From her early stories on, Kauffman has redefined terms — of literature and of human nature. Here, short paragraphs cut across genres to assemble a poetics of narrative. She shows us fiction’s elements grounded in the materiality of language: plot as ground, action as just what it looks like, one word after another. Five on Fiction sets out the bones and flesh of narrative, in bits and pieces, evidence of its connections to the physical and natural world.
Janet Kauffman grew up on a tobacco farm in Pennsylvania and has worked on farms, and with language, all her life. She has published several collections of poetry and 3 books of short fiction: Places in the World a Woman Could Walk, which immediately thrust her to the forefornt of her generation of writers, Obscene Gestures for Women and Characters on the Loose. Her trilogy novels, Flesh Made Word, includes Collaborators, The Body in Four Parts, and Rot. She lives in Michigan, where she has restored wetlands on her farm and worked for watershed protection.

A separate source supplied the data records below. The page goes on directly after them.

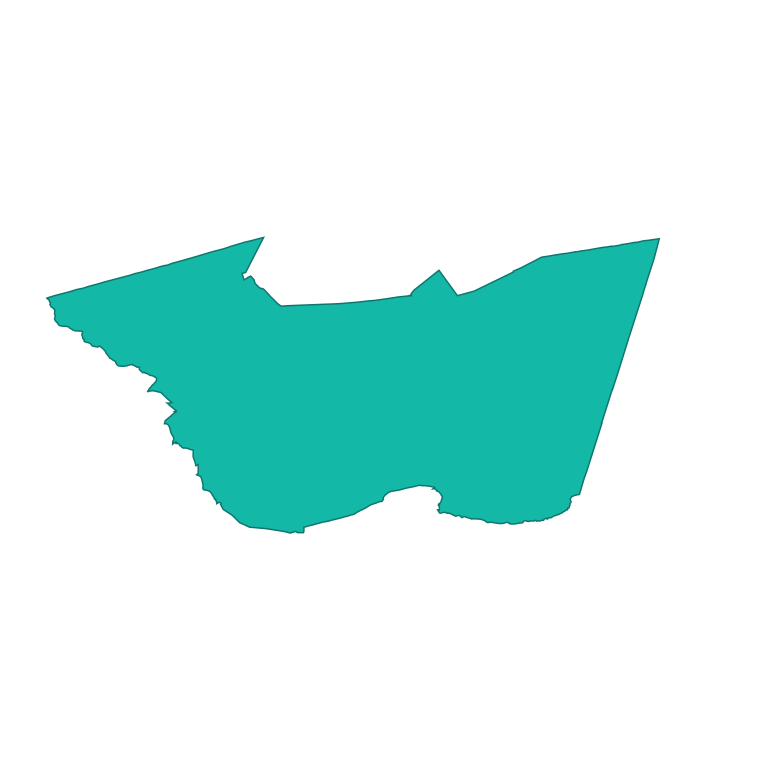 Ngorongoro, Arusha, United Republic of Tanzania (Robinson projection), rotated 75°
{"feature_id": "72390352B42279830137418", "entity_name": "Ngorongoro", "entity_type": "district", "adm_level": 2, "iso_a3": "TZA", "parent_name": "United Republic of Tanzania", "parent_adm1": "Arusha", "projection": "robinson", "projection_center": [35.632, -2.654], "detail": "fine", "context": "isolated", "style": "filled", "palette": "teal", "viewbox_px": 768, "rotation_deg": 75, "n_neighbors": 0, "source": "geoboundaries", "source_scale": "gbopen_adm2", "svg_char_len": 6092}
<svg xmlns="http://www.w3.org/2000/svg" viewBox="0 0 768 768"><g transform="rotate(75 384 384)"><path d="M505.2,505.9L506.7,500.3L505.6,499.5L501.6,498.4L501.6,478.4L502.1,473.6L502.0,470.4L502.2,461.1L502.1,455.6L502.3,453.7L502.0,450.0L501.9,450.0L502.1,447.3L501.9,446.1L500.7,442.5L499.1,434.3L497.2,428.0L496.8,420.6L496.5,419.3L496.8,416.1L495.1,414.4L493.3,414.0L492.1,412.4L490.7,409.8L489.7,406.9L489.6,404.5L490.4,396.4L490.3,389.8L490.9,380.9L490.9,377.1L491.0,376.0L492.0,373.7L493.0,370.3L494.7,366.0L497.0,361.8L497.4,362.0L497.8,363.7L497.9,363.9L498.1,362.7L498.6,362.0L500.4,360.2L500.6,360.2L501.0,360.7L501.5,359.8L502.8,358.7L505.0,357.6L506.3,357.4L507.6,356.9L508.6,356.9L509.1,357.4L512.0,359.1L513.0,359.9L513.6,360.7L513.9,361.7L514.4,361.4L514.7,361.5L514.9,361.9L514.6,362.5L515.0,362.9L516.5,362.3L519.1,362.7L519.6,363.2L519.5,364.1L520.0,363.7L520.1,363.9L520.6,363.9L520.7,364.2L520.5,364.5L522.9,363.7L523.3,363.1L523.4,359.9L524.1,357.5L525.0,356.7L525.5,355.4L525.5,355.0L526.1,353.8L527.4,352.2L527.7,352.0L530.3,348.9L530.1,346.9L530.5,345.7L531.1,344.7L531.6,344.0L532.1,343.7L532.9,343.8L533.1,343.6L533.2,343.2L532.8,341.2L533.1,340.2L534.1,338.9L535.4,336.8L535.7,336.1L536.9,334.7L537.2,333.8L537.2,332.8L539.5,325.9L541.1,323.3L542.4,321.8L544.4,320.2L544.8,319.4L545.0,317.0L548.6,308.8L549.2,306.7L549.5,304.7L549.3,301.6L549.4,301.0L550.0,299.9L551.7,298.6L552.9,294.7L553.3,290.8L553.3,289.6L553.8,286.7L553.9,286.0L553.6,285.5L552.9,284.8L552.3,283.2L552.6,282.6L553.5,281.6L554.1,280.1L554.3,279.1L554.3,277.1L554.8,276.0L554.8,275.4L555.2,274.6L554.8,273.1L555.3,272.4L555.7,272.3L556.1,271.8L555.9,270.9L556.8,268.5L556.4,267.3L556.5,266.6L557.0,265.6L557.0,265.3L556.8,264.9L555.8,264.4L555.9,263.5L555.7,262.1L555.7,261.8L556.2,261.3L556.4,261.6L556.7,261.3L556.6,260.5L556.2,260.4L556.0,260.1L555.8,259.8L555.8,259.0L556.1,258.3L556.4,257.8L556.4,257.1L555.5,254.6L555.2,248.8L554.7,246.6L554.6,245.5L553.9,243.9L553.7,242.5L552.9,240.7L553.0,239.4L552.7,239.1L551.7,239.0L551.4,238.8L551.3,238.5L551.6,237.9L551.5,237.3L549.9,236.5L549.5,235.8L548.0,235.6L546.8,234.2L546.1,233.8L544.1,234.0L543.5,233.9L542.3,232.9L541.3,231.8L541.4,231.1L540.9,228.9L541.2,223.8L527.0,215.1L520.5,210.6L484.5,187.6L478.2,183.6L478.0,183.9L448.2,164.8L448.4,164.7L432.6,154.4L400.9,134.4L365.5,111.5L357.6,106.7L356.6,105.9L352.9,103.7L332.8,90.7L314.9,80.5L314.6,83.7L314.3,85.4L313.7,91.1L312.9,95.9L312.5,104.5L312.1,104.8L311.7,110.8L310.8,118.8L311.0,119.6L310.2,128.2L309.8,128.2L309.1,135.7L308.9,135.7L308.7,137.0L307.3,153.3L306.4,159.9L306.3,162.1L306.0,164.6L305.7,165.3L305.8,166.5L305.5,168.7L305.3,172.0L304.4,178.6L302.3,199.0L302.4,199.6L307.2,221.3L308.5,229.9L309.3,229.8L311.0,238.6L317.6,272.8L317.7,290.2L288.4,301.5L301.2,330.9L304.2,334.8L305.9,334.6L305.2,336.5L305.4,336.5L303.6,347.9L302.1,361.7L300.8,371.8L299.7,377.6L298.1,388.4L295.2,404.5L294.3,408.9L294.0,408.9L294.3,408.9L283.5,456.6L282.6,461.3L282.2,462.8L281.7,463.6L279.7,465.3L276.8,467.2L272.9,469.3L270.8,470.7L266.5,472.8L261.9,475.3L260.7,476.2L259.5,478.5L258.9,479.3L257.8,480.0L253.5,482.5L249.6,482.6L245.3,484.8L245.8,487.8L246.6,489.8L247.2,492.2L240.4,492.5L240.5,488.8L211.3,462.4L211.2,473.4L211.3,475.2L211.2,475.2L211.0,481.9L211.4,497.0L211.6,498.7L211.9,503.9L211.8,515.1L212.4,537.1L212.6,557.5L213.1,562.5L212.7,566.5L213.0,577.6L212.9,582.4L213.1,589.8L212.9,596.5L213.2,600.9L213.1,627.5L213.3,634.3L213.3,644.2L213.6,649.7L213.2,656.2L213.5,664.5L213.4,679.3L213.7,687.1L213.9,687.5L214.4,687.3L215.7,685.8L217.7,685.8L219.3,685.2L219.6,685.3L220.6,686.1L220.9,686.1L223.1,685.6L224.3,684.8L225.1,683.7L225.9,683.4L226.5,683.4L227.2,682.7L230.9,684.1L233.2,684.0L234.2,684.2L234.6,684.5L235.2,685.2L236.7,685.5L238.1,684.8L239.4,684.4L239.8,684.0L241.2,683.3L242.3,683.2L243.3,682.5L243.7,682.1L244.7,680.1L246.5,675.1L247.0,674.2L247.4,673.7L248.3,673.4L252.0,669.8L252.8,668.3L254.5,662.9L255.1,662.0L256.0,661.7L256.5,661.8L257.4,662.8L258.5,663.2L260.3,662.9L261.1,662.9L261.9,663.2L263.4,662.1L264.1,662.4L265.1,662.6L265.7,662.0L266.7,660.6L267.2,659.5L268.3,657.8L268.7,657.4L271.7,655.9L272.1,655.4L273.2,653.2L273.6,652.0L274.1,651.3L274.2,650.5L273.6,649.4L273.7,649.0L274.5,648.3L275.8,647.3L279.7,644.9L282.4,644.5L284.7,643.3L287.8,642.3L289.7,640.4L290.7,639.7L292.5,637.8L293.0,637.5L294.6,637.5L296.2,637.0L297.7,635.9L298.4,634.4L299.3,631.6L299.9,627.7L299.7,626.4L299.8,623.7L300.1,621.8L301.1,621.4L302.0,619.8L303.6,618.6L303.8,618.0L304.2,616.2L304.3,616.0L304.7,615.9L306.0,616.5L306.9,616.5L310.5,614.3L310.7,613.8L310.6,612.8L310.8,612.4L311.8,611.8L312.0,611.5L312.4,610.3L315.0,607.8L315.7,606.3L316.5,605.0L318.7,602.7L319.8,602.2L321.5,602.8L322.5,603.7L324.4,606.5L325.3,608.4L326.6,610.0L327.5,611.5L330.0,614.2L330.4,613.8L330.1,612.8L330.7,608.8L334.4,601.8L343.7,596.1L347.0,593.8L346.7,597.6L346.4,598.3L350.3,595.8L355.9,591.7L356.4,593.3L356.8,592.2L356.9,591.2L357.8,594.3L360.4,599.5L362.7,604.7L365.5,606.4L366.3,604.1L367.7,603.0L370.2,602.3L375.9,602.4L380.7,601.2L382.9,601.2L384.7,602.8L387.4,603.7L386.2,601.0L386.1,599.9L386.5,599.6L387.0,600.4L387.2,600.6L387.5,600.5L387.8,600.0L387.6,599.0L388.3,598.4L388.7,597.8L389.5,597.2L390.6,597.1L391.3,596.4L392.0,595.9L392.8,595.7L393.2,595.2L394.2,594.0L394.2,593.1L395.0,591.0L397.5,587.4L398.2,585.9L398.7,585.4L403.0,586.7L405.0,587.2L411.3,586.7L414.2,586.9L414.1,585.7L413.7,584.4L417.9,585.4L422.4,586.7L423.2,588.5L425.5,585.5L426.2,585.0L426.8,584.9L428.4,584.7L434.7,584.9L436.4,585.4L437.5,585.9L438.4,586.0L439.3,585.6L439.7,585.1L440.2,584.3L440.3,583.6L441.8,581.1L443.0,579.8L445.3,578.8L446.6,578.6L450.8,577.2L451.0,577.4L451.1,577.1L451.5,577.1L451.8,576.9L451.9,576.5L452.5,576.3L453.2,576.6L453.5,576.6L454.7,575.9L455.1,575.9L455.4,576.3L455.6,576.2L456.3,576.5L456.1,575.6L455.7,574.8L455.9,573.0L456.1,572.8L456.5,572.7L457.3,572.1L458.1,573.0L463.6,571.7L471.5,564.6L480.6,559.3L487.5,550.9L492.9,536.1L498.8,522.6L500.9,518.1L503.7,513.2L503.5,507.8L505.2,505.9Z" fill="#14b8a6" stroke="#0f766e" stroke-width="1.5"/></g></svg>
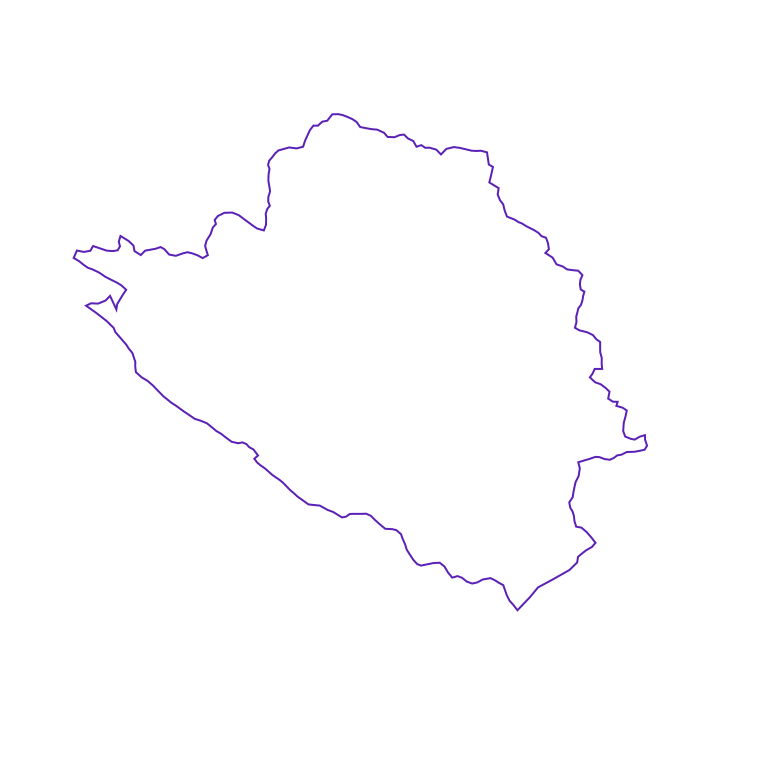 the district of Jucás, Ceará, Brazil, rotated 62°
{"feature_id": "56859067B508683552133", "entity_name": "Jucás", "entity_type": "district", "adm_level": 2, "iso_a3": "BRA", "parent_name": "Brazil", "parent_adm1": "Ceará", "projection": "albers", "projection_center": [-39.616, -6.471], "detail": "fine", "context": "isolated", "style": "outline", "palette": "violet", "viewbox_px": 768, "rotation_deg": 62, "n_neighbors": 0, "source": "geoboundaries", "source_scale": "gbopen_adm2", "svg_char_len": 3993}
<svg xmlns="http://www.w3.org/2000/svg" viewBox="0 0 768 768"><g transform="rotate(62 384 384)"><path d="M215.4,201.3L211.2,206.1L207.6,211.1L205.7,218.6L208.1,225.9L201.6,227.8L196.7,232.9L194.8,236.7L190.6,238.9L189.8,243.9L183.2,244.1L178.4,247.6L173.2,249.2L171.6,253.1L171.0,258.9L167.6,264.8L162.3,266.0L156.3,270.5L153.3,275.1L149.9,279.5L145.9,284.4L139.7,285.2L135.4,287.5L131.1,290.8L126.9,294.5L124.2,297.8L121.6,303.1L124.9,310.5L123.4,315.4L124.9,321.1L122.7,325.0L125.1,330.3L132.3,339.7L136.5,344.0L135.0,350.5L130.6,356.7L129.3,362.8L128.2,367.6L129.3,371.9L131.5,376.7L132.9,380.5L136.1,383.5L140.3,384.1L145.2,387.8L150.3,390.7L155.8,392.5L160.5,394.2L164.4,398.2L168.6,400.6L173.0,401.1L174.7,405.0L178.1,408.5L182.0,410.1L188.0,413.4L192.0,418.0L187.2,423.0L183.1,425.2L175.2,429.0L166.7,433.0L161.4,437.5L157.9,444.6L157.7,451.9L159.7,456.5L163.9,457.3L165.4,461.6L170.4,466.9L174.1,473.4L178.1,477.1L183.0,478.2L187.6,479.1L187.7,485.0L183.0,488.1L178.7,491.9L175.4,495.6L174.3,499.9L173.1,507.6L168.9,512.9L161.7,514.7L158.2,517.0L157.3,522.4L154.1,532.3L156.0,538.2L149.5,541.9L144.2,540.2L137.7,542.4L129.6,547.2L133.9,551.4L138.5,552.5L140.9,556.4L139.4,560.9L136.2,566.1L125.6,576.1L128.5,580.7L126.5,587.0L122.0,592.5L127.0,598.8L132.7,595.4L138.1,593.1L142.5,590.8L145.8,587.7L151.9,583.2L158.9,579.5L165.4,574.9L168.7,572.5L173.5,569.6L179.8,567.4L182.0,571.6L184.0,575.1L186.1,578.6L188.3,582.2L192.5,585.3L177.6,584.5L179.6,590.8L178.8,598.7L175.2,604.8L175.0,610.3L185.1,605.2L198.2,599.3L203.4,597.7L207.4,596.4L212.1,596.8L228.3,593.1L233.1,592.7L238.5,591.6L247.7,593.2L251.7,595.4L257.1,597.5L264.7,594.7L270.0,591.4L276.9,588.7L284.0,586.7L291.1,584.6L300.6,580.6L305.8,577.7L314.5,573.5L320.4,570.3L325.9,567.5L329.5,563.9L335.5,558.8L342.9,555.7L346.6,554.2L351.5,551.2L357.1,548.7L363.4,545.7L367.8,540.7L369.1,536.4L372.6,533.6L376.5,532.7L380.5,530.0L388.0,528.8L389.1,533.6L393.6,532.9L397.9,531.2L402.3,528.9L412.1,525.2L419.5,521.3L423.2,519.7L433.5,516.7L438.5,514.7L442.8,513.2L454.9,507.2L461.2,497.8L468.6,493.0L473.2,488.9L482.1,483.7L483.3,479.7L482.7,475.1L488.1,464.8L490.2,460.6L494.2,457.5L499.2,456.0L505.8,453.6L512.4,450.9L516.0,444.9L518.7,441.8L524.5,439.5L529.5,440.2L535.8,440.7L540.9,441.7L546.4,441.3L552.7,440.7L558.5,439.3L561.7,436.6L565.4,424.1L568.0,418.7L573.5,416.3L580.4,416.0L587.0,414.7L588.1,409.3L591.7,406.1L597.3,403.7L601.6,399.8L603.0,394.7L603.0,388.5L605.4,381.1L609.7,378.0L613.6,375.8L617.6,373.1L622.6,373.9L627.9,374.7L634.2,374.9L640.3,373.4L646.4,372.4L640.8,355.4L635.9,343.5L635.8,326.8L635.3,307.7L632.3,297.3L627.7,293.8L626.8,289.7L625.7,283.6L625.5,276.9L623.5,271.8L617.2,272.9L609.8,274.6L603.5,277.1L600.2,281.3L594.5,280.2L589.5,278.2L585.2,277.4L580.5,277.6L575.5,276.0L572.5,270.5L568.3,267.4L565.1,264.8L560.5,260.8L556.7,255.4L550.4,250.7L544.3,249.2L546.7,237.3L547.6,231.5L549.7,228.1L553.9,224.4L556.9,220.2L557.2,215.8L556.5,211.7L557.9,207.5L558.0,201.6L561.5,194.5L562.8,190.3L564.4,184.8L562.0,180.7L555.7,179.6L551.7,177.6L550.6,182.6L550.8,188.7L548.2,191.9L543.6,195.7L537.8,194.9L530.8,190.5L525.9,185.9L521.4,182.1L517.0,184.4L512.4,189.1L509.4,186.1L507.0,190.3L502.1,192.9L496.7,188.5L491.2,190.3L485.8,192.9L481.6,196.8L474.8,199.1L472.8,195.0L469.6,190.9L473.1,184.3L468.5,182.4L463.2,179.5L457.5,178.2L452.2,175.5L448.4,173.4L444.2,175.5L438.8,176.6L433.6,180.4L428.3,186.3L424.0,189.0L419.7,185.0L414.7,182.6L411.6,179.7L408.4,176.9L406.6,172.9L403.4,169.6L399.7,166.8L396.6,163.7L392.9,165.9L388.1,164.3L384.2,161.7L381.1,157.7L375.2,159.3L371.7,164.5L368.7,168.6L364.3,170.9L359.3,175.5L351.5,175.8L344.1,180.0L342.4,175.1L336.6,173.1L330.9,172.3L327.5,175.5L323.0,176.7L318.4,179.4L311.6,184.2L307.1,186.8L304.0,189.4L300.3,191.4L293.9,196.8L287.4,196.0L281.3,194.4L276.2,195.3L270.1,194.7L264.9,190.8L255.5,196.4L249.6,191.1L243.5,185.9L239.4,188.4L227.8,184.3L223.5,189.0L221.7,192.9L219.0,197.3L215.4,201.3Z" fill="none" stroke="#5b21b6" stroke-width="2"/></g></svg>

“ This gathering of stories [Characters on the Loose] leaves little doubt that Kauffman is a formidable if unruly talent, contorting narrative into teasing and surprising shapes.”
—Bill Marx, Boston Globe
“Janet Kauffman’s latest book, Five on Fiction, consists of five sequences, each composed of ten very short prose pieces. Each sequence is ostensibly about one aspect of fiction writing. These are odd, tentative pieces, operating somewhere between prose poems, essays, and short fiction. The titles, such as “On Eliminating Characters from Fiction” and “On the Transportation of Background to Foreground,” read like section titles from a perverse creative-writing handbook. At moments there are what feel like fragments of essays on writing: “If you don’t say the name of the person, a good many things are possible in a sentence. . . .” Other moments offer what feel like bits of lost plots, meditations on the natural world (and its relation to narrative), reflection on human and animal territories, lost voices, commands, and hats made out of sticks. Five on Fiction thus demands that you read between the genres you are used to, making brief forays out of but always coming back to the mulchy space that exists beneath the formation of genres. This is mixed-genre work, but it has an unexpected modesty to it. And in addition Kauffman seems to be operating by touch rather than with clear purpose. The majority of writers become complacent, falling back on what has worked for them in the past. Kauffman is one of the few writers I know who consistently takes more chances with each new book. In Five on Fiction these chances pay off remarkably well.